Empresa Nacional de Electricidad S.A. s/ Recurso de Inaplicabilidad

Drought must not be considered force majeure per se considering the fact
that its occurrence it is likely to occur at some intervals in our country. Thus, it
is not possible to purge the obligations of the contractor in case a drought
occurs, specially considering that normal levels of energy production are
feasible in cases of low levels of precipitation periods and that in extreme cases
it is still possible the generation via thermoelectricity. On the contrary, it is
indeed a case of force majeure when an event of drought lingers for periods
beyond which in which the government is forced to decree the rationing of the
supply of water.

Ordenes Muñoz, Mario c/ Inmobiliaria Gestión Integral S.A. - Corte de


Apelaciones de La Serena - 20-jul-07

The acceptance of force majeure is subjected to three concurrent elements


according to the fundamentals of this legal institution. These elements are: an
unexpected event, which is impossible to avoid and whose cause is not related
to a deed of the respective contract party.

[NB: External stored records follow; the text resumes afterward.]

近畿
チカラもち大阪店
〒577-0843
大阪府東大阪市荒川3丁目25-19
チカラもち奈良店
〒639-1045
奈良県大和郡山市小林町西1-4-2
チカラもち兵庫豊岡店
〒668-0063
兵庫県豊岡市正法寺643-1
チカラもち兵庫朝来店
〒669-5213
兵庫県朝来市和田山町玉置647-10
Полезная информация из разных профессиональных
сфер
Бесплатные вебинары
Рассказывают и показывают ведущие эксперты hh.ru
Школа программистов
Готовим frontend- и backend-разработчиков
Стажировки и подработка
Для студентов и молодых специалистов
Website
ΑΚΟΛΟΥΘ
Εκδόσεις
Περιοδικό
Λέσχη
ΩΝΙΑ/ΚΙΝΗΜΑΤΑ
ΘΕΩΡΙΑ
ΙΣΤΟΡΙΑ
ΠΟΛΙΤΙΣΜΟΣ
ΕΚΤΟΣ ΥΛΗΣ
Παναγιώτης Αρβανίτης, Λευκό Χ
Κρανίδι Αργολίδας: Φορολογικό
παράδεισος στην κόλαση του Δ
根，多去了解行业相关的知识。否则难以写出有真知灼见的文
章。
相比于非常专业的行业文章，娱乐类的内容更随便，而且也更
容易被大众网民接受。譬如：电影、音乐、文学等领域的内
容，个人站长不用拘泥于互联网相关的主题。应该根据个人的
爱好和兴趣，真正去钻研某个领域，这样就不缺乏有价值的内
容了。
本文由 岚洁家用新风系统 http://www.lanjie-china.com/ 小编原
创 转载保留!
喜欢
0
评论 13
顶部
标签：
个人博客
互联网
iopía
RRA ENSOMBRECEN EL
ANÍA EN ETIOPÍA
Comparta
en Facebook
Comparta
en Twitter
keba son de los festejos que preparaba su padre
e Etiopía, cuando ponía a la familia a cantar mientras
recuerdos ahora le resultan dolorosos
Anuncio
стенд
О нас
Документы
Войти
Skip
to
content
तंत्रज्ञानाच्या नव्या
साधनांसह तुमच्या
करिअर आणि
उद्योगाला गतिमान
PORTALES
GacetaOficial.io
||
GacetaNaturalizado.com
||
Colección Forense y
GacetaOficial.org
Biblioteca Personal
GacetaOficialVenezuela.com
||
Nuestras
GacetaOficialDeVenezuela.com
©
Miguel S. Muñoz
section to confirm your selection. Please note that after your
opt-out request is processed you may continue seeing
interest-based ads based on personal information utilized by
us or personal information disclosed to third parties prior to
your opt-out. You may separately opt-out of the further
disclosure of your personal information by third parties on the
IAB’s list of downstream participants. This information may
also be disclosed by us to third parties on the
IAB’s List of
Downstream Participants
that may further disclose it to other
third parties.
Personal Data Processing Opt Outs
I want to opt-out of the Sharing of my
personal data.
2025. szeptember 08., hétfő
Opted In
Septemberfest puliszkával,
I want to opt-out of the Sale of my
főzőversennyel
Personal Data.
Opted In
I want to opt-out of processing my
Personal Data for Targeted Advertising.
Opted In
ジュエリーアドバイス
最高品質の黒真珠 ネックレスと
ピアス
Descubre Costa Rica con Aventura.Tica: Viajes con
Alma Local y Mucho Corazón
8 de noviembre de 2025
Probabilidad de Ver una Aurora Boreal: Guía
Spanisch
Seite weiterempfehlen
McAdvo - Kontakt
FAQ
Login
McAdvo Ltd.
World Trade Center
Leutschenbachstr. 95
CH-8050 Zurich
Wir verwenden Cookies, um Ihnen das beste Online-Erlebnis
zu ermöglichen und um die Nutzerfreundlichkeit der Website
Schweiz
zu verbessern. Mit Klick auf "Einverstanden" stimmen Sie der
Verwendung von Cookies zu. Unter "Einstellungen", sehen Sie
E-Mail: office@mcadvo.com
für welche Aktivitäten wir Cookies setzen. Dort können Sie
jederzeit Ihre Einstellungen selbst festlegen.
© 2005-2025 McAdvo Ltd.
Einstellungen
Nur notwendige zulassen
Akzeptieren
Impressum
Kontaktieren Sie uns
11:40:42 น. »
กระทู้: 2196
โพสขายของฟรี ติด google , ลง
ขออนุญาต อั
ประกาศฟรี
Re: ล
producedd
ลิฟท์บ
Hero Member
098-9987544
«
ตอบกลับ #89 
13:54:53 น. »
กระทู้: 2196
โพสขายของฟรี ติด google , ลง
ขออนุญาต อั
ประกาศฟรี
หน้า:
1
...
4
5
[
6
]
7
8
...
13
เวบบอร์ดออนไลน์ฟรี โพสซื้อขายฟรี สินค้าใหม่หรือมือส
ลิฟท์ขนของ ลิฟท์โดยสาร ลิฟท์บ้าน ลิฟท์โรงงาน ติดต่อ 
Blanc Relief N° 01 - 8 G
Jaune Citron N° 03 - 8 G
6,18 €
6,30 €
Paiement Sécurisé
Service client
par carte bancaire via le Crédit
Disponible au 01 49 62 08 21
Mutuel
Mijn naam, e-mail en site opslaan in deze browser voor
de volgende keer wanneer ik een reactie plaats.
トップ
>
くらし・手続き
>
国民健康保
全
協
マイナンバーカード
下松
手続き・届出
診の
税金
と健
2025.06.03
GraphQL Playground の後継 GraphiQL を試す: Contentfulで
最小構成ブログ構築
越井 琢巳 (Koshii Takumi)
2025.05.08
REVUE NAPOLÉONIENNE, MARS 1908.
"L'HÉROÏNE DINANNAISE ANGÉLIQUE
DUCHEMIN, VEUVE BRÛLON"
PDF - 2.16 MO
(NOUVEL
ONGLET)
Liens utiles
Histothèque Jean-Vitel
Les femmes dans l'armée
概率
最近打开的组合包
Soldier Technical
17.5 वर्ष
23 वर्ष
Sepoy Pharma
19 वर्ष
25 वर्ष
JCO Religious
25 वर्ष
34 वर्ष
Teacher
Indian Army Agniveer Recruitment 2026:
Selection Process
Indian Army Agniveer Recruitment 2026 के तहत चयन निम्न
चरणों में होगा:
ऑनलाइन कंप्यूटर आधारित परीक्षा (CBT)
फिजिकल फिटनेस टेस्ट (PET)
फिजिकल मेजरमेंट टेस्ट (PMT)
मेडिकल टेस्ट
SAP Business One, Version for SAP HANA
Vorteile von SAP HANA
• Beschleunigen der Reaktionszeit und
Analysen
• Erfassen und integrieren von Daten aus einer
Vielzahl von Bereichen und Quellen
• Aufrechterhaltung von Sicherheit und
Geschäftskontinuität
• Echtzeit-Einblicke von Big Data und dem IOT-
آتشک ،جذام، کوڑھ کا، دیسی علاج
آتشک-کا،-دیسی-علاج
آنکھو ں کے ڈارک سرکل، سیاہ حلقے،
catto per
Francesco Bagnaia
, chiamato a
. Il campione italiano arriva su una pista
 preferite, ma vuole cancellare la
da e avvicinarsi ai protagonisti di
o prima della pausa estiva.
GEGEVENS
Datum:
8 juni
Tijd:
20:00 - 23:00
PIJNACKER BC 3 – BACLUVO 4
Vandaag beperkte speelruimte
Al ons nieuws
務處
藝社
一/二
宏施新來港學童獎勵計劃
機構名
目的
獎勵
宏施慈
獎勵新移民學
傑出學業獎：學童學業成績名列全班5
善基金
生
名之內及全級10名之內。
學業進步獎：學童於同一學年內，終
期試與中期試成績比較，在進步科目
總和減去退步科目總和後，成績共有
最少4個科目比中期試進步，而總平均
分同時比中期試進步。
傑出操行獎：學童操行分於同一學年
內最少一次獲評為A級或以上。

In this sense, the unexpectedness of
the event means that there is no way to anticipate its occurrence, or more
precisely, an event in which it is not feasible to know in advance the cause that
will likely lead to any given consequence. The doctrine has also added that in
order to anticipate a given situation, the agent must have represented
himself/herself a cause from which it is possible to logically assume a probable
consequence which is ultimately the force majeure.